CS301 – Data Structures Lecture No. 34

______

Data Structures

Lecture No. 34

Reading Material

Data Structures and Algorithm Analysis in C++ Chapter. 8

8.1, 8.2, 8.3

Summary

·  Equivalence Relations

·  Disjoint Sets

·  Dynamic Equivalence Problem

Equivalence Relations

We will continue discussion on the abstract data structure, ‘disjointSets’ in this lecture with special emphasis on the mathematical concept of Equivalence Relations. You are aware of the rules and examples in this regard. Let’s discuss it further and define the concept of Equivalence Relations.

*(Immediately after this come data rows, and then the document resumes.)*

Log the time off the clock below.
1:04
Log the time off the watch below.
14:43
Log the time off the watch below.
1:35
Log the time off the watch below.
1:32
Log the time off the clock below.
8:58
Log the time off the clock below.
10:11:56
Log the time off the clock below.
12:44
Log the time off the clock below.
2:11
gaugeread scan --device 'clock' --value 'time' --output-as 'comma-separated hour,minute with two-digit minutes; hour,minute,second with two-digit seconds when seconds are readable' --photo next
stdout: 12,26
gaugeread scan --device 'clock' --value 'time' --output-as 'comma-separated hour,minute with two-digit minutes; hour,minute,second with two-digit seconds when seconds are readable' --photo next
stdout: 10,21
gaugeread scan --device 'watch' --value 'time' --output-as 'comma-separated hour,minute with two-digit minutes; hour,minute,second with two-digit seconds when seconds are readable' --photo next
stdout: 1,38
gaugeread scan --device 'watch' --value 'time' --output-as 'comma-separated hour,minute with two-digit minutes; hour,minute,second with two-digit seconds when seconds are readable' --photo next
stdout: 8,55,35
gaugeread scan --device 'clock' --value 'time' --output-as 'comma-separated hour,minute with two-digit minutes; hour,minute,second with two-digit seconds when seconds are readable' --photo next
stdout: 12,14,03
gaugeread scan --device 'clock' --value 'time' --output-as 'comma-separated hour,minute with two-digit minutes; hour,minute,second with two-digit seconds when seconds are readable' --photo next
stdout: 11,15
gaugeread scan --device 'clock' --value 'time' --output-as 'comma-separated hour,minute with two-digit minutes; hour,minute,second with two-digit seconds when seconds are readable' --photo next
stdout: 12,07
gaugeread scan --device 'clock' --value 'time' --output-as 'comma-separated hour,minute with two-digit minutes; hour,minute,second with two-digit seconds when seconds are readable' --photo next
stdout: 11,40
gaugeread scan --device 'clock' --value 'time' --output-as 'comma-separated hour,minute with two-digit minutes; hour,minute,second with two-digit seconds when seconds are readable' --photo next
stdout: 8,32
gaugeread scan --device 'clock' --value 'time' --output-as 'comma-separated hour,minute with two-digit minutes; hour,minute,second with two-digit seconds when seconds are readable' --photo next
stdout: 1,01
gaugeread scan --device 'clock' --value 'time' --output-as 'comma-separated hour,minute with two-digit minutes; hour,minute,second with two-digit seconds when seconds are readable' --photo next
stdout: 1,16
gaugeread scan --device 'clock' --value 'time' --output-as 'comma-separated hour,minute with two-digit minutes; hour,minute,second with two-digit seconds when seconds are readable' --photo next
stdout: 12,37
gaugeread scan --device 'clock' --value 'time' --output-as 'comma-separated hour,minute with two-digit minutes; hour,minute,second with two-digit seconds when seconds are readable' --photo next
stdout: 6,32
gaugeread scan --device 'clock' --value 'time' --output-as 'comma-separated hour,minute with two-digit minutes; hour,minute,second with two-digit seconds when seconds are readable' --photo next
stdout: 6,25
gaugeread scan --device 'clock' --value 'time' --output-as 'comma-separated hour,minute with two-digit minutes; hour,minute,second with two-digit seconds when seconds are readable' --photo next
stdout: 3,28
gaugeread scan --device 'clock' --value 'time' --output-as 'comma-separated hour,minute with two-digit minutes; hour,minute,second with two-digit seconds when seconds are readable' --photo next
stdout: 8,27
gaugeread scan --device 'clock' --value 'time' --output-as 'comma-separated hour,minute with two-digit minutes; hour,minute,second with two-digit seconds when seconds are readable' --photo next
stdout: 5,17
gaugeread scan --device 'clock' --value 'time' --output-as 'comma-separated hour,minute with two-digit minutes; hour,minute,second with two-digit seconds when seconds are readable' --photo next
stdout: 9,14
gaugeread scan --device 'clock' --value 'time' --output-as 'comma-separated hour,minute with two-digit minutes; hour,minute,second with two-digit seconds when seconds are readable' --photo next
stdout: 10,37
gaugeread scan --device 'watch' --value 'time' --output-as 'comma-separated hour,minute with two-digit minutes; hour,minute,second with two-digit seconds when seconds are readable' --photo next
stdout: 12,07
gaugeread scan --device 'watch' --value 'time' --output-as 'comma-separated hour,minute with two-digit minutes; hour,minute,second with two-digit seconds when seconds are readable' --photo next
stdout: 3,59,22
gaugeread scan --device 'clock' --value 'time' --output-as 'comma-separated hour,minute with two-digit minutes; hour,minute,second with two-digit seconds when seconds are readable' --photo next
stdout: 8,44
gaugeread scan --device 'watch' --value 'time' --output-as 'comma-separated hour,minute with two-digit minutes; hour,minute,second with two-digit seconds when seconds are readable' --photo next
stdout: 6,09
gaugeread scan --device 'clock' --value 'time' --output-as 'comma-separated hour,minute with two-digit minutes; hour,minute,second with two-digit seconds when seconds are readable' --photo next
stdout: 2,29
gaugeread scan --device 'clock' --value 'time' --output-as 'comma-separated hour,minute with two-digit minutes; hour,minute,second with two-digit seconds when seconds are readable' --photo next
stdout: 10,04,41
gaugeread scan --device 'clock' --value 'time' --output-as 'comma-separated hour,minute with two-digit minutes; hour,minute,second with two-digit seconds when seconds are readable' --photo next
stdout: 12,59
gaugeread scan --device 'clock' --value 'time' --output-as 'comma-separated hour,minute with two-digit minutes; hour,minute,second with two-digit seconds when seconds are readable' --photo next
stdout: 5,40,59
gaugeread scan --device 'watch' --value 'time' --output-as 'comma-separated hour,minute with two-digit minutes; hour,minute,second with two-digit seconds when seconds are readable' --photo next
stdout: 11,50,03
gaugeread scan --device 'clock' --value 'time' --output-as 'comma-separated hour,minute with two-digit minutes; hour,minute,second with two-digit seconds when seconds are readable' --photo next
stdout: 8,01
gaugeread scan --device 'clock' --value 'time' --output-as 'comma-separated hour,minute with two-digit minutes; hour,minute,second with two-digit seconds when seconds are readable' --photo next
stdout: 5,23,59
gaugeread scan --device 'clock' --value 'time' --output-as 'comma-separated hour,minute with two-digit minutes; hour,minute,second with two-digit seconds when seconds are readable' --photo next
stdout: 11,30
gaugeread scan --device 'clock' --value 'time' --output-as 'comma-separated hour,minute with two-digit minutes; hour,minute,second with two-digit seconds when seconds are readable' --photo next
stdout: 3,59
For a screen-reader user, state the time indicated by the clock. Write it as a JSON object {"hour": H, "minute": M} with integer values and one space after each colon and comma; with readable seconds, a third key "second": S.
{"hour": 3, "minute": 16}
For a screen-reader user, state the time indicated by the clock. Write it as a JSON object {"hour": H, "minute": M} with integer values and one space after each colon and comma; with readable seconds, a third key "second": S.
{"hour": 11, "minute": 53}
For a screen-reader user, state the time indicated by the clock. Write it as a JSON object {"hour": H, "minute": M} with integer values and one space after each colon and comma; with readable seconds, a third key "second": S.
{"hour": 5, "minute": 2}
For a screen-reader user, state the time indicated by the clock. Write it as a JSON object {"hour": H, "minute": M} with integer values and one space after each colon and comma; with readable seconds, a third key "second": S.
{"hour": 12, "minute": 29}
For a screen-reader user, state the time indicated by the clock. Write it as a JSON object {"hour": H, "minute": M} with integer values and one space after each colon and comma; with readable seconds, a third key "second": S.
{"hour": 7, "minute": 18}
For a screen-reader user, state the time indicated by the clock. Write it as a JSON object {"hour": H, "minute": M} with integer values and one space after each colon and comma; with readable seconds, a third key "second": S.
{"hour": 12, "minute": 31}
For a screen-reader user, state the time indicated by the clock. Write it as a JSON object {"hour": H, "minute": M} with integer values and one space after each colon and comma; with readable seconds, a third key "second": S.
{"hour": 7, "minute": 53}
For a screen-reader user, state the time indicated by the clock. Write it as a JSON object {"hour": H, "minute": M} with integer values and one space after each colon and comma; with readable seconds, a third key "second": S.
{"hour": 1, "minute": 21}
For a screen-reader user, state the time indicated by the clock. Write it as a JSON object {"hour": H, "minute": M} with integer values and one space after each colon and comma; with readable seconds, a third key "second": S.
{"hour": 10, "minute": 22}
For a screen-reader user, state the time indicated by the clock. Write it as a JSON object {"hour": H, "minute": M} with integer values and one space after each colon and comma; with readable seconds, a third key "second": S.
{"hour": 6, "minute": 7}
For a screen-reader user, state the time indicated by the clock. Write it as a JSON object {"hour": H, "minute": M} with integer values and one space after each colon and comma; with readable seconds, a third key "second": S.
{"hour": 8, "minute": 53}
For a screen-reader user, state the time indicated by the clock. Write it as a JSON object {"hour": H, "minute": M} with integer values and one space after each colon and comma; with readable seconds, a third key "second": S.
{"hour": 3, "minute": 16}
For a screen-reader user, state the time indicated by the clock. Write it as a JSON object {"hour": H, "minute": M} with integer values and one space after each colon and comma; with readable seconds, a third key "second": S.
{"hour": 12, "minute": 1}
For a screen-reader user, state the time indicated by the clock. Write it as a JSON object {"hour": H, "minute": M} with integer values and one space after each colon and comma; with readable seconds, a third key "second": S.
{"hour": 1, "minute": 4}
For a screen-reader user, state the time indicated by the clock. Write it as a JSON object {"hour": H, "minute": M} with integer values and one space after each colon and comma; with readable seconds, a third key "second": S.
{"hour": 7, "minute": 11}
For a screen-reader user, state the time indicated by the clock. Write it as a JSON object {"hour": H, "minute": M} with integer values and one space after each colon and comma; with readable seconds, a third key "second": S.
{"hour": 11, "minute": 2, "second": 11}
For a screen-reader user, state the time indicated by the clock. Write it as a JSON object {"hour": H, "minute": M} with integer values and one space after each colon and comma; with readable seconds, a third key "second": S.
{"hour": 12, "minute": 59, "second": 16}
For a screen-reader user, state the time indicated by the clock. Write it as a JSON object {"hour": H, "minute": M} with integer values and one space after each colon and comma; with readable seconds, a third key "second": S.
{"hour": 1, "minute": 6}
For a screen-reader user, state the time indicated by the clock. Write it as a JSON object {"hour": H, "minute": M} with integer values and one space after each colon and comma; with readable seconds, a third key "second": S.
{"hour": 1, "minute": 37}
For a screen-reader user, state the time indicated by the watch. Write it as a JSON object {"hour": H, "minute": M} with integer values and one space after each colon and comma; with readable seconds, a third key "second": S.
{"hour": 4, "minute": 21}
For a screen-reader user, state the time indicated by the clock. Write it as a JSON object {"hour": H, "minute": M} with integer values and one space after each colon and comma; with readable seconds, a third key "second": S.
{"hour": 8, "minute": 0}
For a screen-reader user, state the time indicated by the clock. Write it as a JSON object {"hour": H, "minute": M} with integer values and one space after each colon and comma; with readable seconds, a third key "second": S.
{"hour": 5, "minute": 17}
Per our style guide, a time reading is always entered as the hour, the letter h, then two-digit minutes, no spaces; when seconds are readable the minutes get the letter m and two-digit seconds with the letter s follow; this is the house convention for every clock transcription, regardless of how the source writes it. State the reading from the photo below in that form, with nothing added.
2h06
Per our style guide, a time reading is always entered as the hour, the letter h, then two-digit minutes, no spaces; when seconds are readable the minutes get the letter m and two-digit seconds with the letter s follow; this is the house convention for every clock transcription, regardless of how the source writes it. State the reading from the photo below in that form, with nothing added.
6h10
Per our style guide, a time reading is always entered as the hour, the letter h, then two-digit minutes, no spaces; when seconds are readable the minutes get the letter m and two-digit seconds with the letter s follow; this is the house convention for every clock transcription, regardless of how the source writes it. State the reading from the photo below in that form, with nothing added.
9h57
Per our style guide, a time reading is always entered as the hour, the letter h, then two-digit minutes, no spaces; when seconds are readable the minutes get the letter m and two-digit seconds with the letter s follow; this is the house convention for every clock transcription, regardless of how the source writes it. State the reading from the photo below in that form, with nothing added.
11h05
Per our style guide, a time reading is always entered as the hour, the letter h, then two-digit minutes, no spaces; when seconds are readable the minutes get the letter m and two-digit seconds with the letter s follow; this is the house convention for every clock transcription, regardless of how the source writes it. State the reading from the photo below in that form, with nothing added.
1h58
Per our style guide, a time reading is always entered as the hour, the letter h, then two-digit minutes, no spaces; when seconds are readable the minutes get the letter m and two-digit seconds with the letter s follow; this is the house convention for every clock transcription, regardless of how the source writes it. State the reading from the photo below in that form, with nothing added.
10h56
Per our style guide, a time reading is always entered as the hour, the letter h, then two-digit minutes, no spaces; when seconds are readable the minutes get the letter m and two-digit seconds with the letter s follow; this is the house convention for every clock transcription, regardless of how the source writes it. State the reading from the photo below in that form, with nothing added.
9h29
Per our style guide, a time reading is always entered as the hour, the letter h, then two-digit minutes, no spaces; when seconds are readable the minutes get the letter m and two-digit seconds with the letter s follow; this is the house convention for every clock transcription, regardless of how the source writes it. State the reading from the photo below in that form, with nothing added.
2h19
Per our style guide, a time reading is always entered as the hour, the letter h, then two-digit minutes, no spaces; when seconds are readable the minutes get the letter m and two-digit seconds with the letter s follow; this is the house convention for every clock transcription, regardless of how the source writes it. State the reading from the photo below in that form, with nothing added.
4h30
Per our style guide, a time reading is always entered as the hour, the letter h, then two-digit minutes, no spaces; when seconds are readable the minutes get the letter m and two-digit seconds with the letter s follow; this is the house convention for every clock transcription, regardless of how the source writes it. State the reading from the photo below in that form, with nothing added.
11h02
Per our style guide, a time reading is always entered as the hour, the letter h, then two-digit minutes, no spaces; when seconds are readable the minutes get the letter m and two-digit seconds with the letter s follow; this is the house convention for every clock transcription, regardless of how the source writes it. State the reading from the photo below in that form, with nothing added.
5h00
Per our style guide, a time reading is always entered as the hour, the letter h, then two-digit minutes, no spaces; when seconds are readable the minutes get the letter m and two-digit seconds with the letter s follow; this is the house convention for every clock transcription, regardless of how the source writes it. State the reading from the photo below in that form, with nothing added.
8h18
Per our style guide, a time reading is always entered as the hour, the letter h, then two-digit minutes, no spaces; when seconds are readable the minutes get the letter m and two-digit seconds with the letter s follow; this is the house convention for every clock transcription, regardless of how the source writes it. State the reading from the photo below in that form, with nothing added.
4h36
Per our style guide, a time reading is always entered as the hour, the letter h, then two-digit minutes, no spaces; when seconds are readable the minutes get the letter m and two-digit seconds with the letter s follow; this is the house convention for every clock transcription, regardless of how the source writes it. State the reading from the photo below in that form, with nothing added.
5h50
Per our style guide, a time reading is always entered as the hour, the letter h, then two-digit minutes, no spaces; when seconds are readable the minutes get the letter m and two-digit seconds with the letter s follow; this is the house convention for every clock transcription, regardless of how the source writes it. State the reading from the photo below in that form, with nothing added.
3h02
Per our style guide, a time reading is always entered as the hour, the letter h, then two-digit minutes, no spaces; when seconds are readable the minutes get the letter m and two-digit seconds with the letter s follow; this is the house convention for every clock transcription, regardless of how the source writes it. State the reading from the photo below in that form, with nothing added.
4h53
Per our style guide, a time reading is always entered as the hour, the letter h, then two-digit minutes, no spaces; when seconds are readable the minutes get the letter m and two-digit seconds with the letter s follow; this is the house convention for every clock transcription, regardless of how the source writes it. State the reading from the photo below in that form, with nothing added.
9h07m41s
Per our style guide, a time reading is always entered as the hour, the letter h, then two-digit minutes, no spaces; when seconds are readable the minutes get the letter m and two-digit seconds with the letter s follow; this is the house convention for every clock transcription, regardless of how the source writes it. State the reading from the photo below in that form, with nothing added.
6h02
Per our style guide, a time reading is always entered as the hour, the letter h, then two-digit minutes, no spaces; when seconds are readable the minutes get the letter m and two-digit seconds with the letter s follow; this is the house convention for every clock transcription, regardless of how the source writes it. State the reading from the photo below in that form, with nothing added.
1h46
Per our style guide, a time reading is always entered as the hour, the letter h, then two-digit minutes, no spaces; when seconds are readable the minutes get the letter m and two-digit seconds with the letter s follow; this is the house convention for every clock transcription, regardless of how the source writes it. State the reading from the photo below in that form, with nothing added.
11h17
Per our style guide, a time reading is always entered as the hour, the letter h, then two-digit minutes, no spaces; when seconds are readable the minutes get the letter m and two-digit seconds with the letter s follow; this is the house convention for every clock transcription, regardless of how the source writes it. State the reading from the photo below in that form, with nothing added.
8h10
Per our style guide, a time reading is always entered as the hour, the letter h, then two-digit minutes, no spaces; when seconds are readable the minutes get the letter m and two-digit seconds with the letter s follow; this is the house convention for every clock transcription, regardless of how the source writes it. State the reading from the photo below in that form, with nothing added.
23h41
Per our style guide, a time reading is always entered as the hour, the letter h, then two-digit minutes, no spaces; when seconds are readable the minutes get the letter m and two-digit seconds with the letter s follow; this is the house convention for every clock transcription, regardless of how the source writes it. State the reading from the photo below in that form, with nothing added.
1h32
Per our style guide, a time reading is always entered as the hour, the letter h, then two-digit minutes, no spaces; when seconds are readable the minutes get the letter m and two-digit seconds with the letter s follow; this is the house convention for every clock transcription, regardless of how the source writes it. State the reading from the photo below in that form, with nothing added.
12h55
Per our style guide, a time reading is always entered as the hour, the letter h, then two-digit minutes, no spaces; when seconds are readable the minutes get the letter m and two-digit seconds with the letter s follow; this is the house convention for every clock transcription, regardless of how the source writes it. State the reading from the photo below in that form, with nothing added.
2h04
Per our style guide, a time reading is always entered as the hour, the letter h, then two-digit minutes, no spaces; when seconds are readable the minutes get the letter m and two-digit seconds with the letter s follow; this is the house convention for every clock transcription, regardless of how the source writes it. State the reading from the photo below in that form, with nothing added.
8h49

‘A binary relation R over a set S is called an equivalence relation if it has following properties’:

  1. Reflexivity: for all element x ξ S, x R x
  2. Symmetry: for all elements x and y, x R y if and only if y R x
  3. Transitivity: for all elements x, y and z, if x R y and y R z then x R z

The relation “is related to” is an equivalence relation over the set of people. This is an example of Equivalence Relations. Now let’s see how the relations among people satisfy the conditions of Equivalence Relation. Consider the example of Haris, Saad and Ahmed. Haris and Saad are related to each other as brother. Saad and Ahmed are related to each other as cousin. Here Haris “is related to” Saad and Saad “is related to” Ahmed. Let’s see whether this binary relation is Equivalence Relation or not. This can be ascertained by applying the above mentioned three rules.

First rule is reflexive i.e. for all element x ξ S, x R x. Suppose that x is Haris so Haris R Haris. This is true because everyone is related to each other. Second is Symmetry: for all elements x and y, x R y if and only if y R x. Suppose that y is Saad. According to the rule, Haris R Saad if and only if Saad R Haris. If two persons are related, the relationship is symmetric i.e. if I am cousin of someone so is he. Therefore if Haris is brother of Saad, then Saad is certainly the brother of Haris. The family relationship is symmetric. This is not the symmetric in terms of respect but in terms of relationship. The transitivity is: ‘for all elements x, y and z. If x R y and y R z, then x R z’. Suppose x is Haris, y is Saad and z is Ahmed. If Haris “is related to” Saad, Saad “is related to” Ahmed. We can deduce that Haris “is related to” Ahmed. This is also true in relationships. If you are cousin of someone, the cousin of that person is also related to you. He may not be your first cousin but is related to you.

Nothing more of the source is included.